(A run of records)
----------------------------------------

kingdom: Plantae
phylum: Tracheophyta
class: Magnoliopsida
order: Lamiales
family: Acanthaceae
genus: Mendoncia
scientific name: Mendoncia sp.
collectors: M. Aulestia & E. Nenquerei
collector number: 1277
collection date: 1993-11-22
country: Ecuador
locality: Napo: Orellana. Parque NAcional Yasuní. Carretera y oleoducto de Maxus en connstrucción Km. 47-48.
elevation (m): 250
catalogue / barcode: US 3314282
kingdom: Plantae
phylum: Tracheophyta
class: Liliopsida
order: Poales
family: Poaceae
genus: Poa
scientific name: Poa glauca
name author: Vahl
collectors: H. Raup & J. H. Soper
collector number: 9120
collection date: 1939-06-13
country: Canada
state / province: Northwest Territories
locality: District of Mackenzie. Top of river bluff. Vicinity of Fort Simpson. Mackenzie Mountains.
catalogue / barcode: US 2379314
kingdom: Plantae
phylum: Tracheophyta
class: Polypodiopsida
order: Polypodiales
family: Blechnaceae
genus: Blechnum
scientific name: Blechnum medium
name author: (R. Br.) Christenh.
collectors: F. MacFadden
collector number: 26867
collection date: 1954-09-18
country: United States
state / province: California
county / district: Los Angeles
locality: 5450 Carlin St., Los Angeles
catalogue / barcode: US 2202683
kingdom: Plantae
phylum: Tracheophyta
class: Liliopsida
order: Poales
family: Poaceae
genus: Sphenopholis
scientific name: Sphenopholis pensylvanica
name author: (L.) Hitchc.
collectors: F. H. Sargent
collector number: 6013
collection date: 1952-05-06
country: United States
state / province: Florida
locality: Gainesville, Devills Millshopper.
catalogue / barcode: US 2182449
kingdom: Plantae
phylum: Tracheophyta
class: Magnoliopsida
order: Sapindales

----------------------------------------

WHAT THE EXERCISE ASKS:
Rewrite the material above, substituting "date of collection" for every occurrence of "collection date" and leaving everything else unchanged.

RESPONSE FOR THIS EXERCISE:
kingdom: Plantae
phylum: Tracheophyta
class: Magnoliopsida
order: Lamiales
family: Acanthaceae
genus: Mendoncia
scientific name: Mendoncia sp.
collectors: M. Aulestia & E. Nenquerei
collector number: 1277
date of collection: 1993-11-22
country: Ecuador
locality: Napo: Orellana. Parque NAcional Yasuní. Carretera y oleoducto de Maxus en connstrucción Km. 47-48.
elevation (m): 250
catalogue / barcode: US 3314282
kingdom: Plantae
phylum: Tracheophyta
class: Liliopsida
order: Poales
family: Poaceae
genus: Poa
scientific name: Poa glauca
name author: Vahl
collectors: H. Raup & J. H. Soper
collector number: 9120
date of collection: 1939-06-13
country: Canada
state / province: Northwest Territories
locality: District of Mackenzie. Top of river bluff. Vicinity of Fort Simpson. Mackenzie Mountains.
catalogue / barcode: US 2379314
kingdom: Plantae
phylum: Tracheophyta
class: Polypodiopsida
order: Polypodiales
family: Blechnaceae
genus: Blechnum
scientific name: Blechnum medium
name author: (R. Br.) Christenh.
collectors: F. MacFadden
collector number: 26867
date of collection: 1954-09-18
country: United States
state / province: California
county / district: Los Angeles
locality: 5450 Carlin St., Los Angeles
catalogue / barcode: US 2202683
kingdom: Plantae
phylum: Tracheophyta
class: Liliopsida
order: Poales
family: Poaceae
genus: Sphenopholis
scientific name: Sphenopholis pensylvanica
name author: (L.) Hitchc.
collectors: F. H. Sargent
collector number: 6013
date of collection: 1952-05-06
country: United States
state / province: Florida
locality: Gainesville, Devills Millshopper.
catalogue / barcode: US 2182449
kingdom: Plantae
phylum: Tracheophyta
class: Magnoliopsida
order: Sapindales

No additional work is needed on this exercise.